From the examples I've seen, it seems common practise to inject an ISession into each of the repositories as follows:
public class SomeRepository : IRepository
{
private readonly ISession _session;
public SomeRepository(ISession session)
{
_session = session;
}
public IList<T> LoadSomeData()
{
return _session.Query<T>().Where(...).ToList();
}
}
So this is fine, but I can see a couple of cases where there will be problems:
1) There may not be 1 Session for the lifetime of the app.
2) When accessing NHibernate we should always wrap our calls in a Transaction - if the transaction faults then we must Rollback the transaction and close the Session.
In both these cases the Repository would be defunct as it references a closed Session.
My particular application is a long running process, which will only occasionally call into NHibernate, so I would expect a high turnover Sessions instead of keeping 1 Session open for the lifetime of the app.
I am therefore wondering what the established pattern for dealing with this particular situation? I see several potential solutions, but it's hard to see which is the best practise:
1) Rebuild the repositories (and create a new Session) every time the process needs to do some DB work.
2) Inject the Repositories with a SessionFactory. The Repository then exposes this SessionFactory. The consumer of each repository then Opens a new Session at the same time as starting a transaction.
3) Create a UnitOfWork class which is injected into the Repositories and is responsible for managing Session lifetimes & Transactions. Each time a call into a Repository is made, is calls into UnitOfWork, which creates a brand new Session and the call is executed within a Transaction. The repositories therefore have no knowledge of the Sessions/Transactions.

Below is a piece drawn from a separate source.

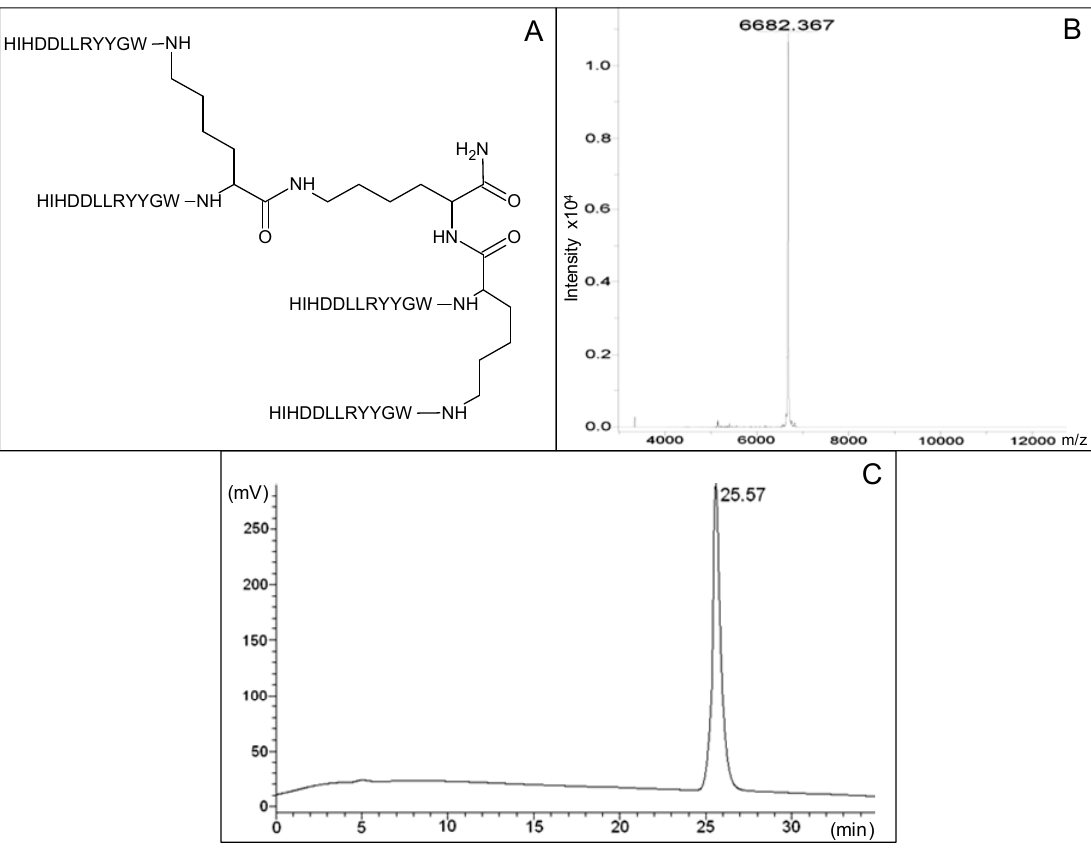
Figure 1. ( A ) Structure of human anti-TNF- α peptide synthesized in tetra-branched form. Amino acids of the four peptide sequences are indicated as one letter code. ( B ) MS profile of purified peptide, analysis of sample was performed with a Bruker Daltonic ultraflex MALDI TOF/TOF mass spectrometer. MW is indicated. ( C ) RP-HPLC profile of human anti-TNF- α peptide after purification. Retention time is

To me, 3) seems like the best solution, and I've seen a few examples of this online, but in all of the examples they only create 1 session within UnitOfWork, and they don't recreate it if the transaction is rolled back.
In addition, a limitation with 3) is that the UnitOfWork is tied to a particular repository, and so you couldn't have a transaction which made calls into different Repositories.
Hope that makes sense and would appreciate any guidance.
Thanks
Upvotes: 0
Views: 2176
Reputation: 96
Actually Session in NHibernate can be used as UnitOfWork. But if you want to use this pattern, here's the implementation: http://nhibernate.info/doc/patternsandpractices/nhibernate-and-the-unit-of-work-pattern.html.
But however the best solution in your list is 1. So you need to create session and repositories every time you need to make a job with DB.
Using the UnitOfWork it will looks like:
using(var uow = new UnitOfWork())
{
var rep1 = new SomeRepository1(uow);
rep1.DoSomeJob();
var rep2 = new SomeRepository2(uow);
rep2.DoSomeOtherJob();
}
Using the native ISession:
using(var session = SessionFactory.OpenSession())
using(var tr = session.BeginTransaction())
{
var rep1 = new SomeRepository1(session);
rep1.DoSomeJob();
var rep2 = new SomeRepository2(session);
rep2.DoSomeOtherJob();
tr.Commit();
}
Also you can use the power of DI/IoC containers to manage sessions lifetime.
If you interested in last option I can show you an example to.